=== What is expected ===
The response should consist of the records, reproduced exactly.
---- Material shown
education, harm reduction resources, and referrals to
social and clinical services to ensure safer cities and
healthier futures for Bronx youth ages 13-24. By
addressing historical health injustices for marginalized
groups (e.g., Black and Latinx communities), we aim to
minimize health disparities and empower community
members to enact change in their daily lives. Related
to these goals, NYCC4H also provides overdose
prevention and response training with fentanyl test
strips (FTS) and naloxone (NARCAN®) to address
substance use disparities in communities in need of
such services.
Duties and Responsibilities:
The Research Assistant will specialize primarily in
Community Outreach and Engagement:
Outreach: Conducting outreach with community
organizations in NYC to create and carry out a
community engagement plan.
--------
=== Answer to the problem ===
education, harm reduction resources, and referrals to
social and clinical services to ensure safer cities and
healthier futures for Bronx youth ages 13-24. By
addressing historical health injustices for marginalized
groups (e.g., Black and Latinx communities), we aim to
minimize health disparities and empower community
members to enact change in their daily lives. Related
to these goals, NYCC4H also provides overdose
prevention and response training with fentanyl test
strips (FTS) and naloxone (NARCAN®) to address
substance use disparities in communities in need of
such services.
Duties and Responsibilities:
The Research Assistant will specialize primarily in
Community Outreach and Engagement:
Outreach: Conducting outreach with community
organizations in NYC to create and carry out a
community engagement plan.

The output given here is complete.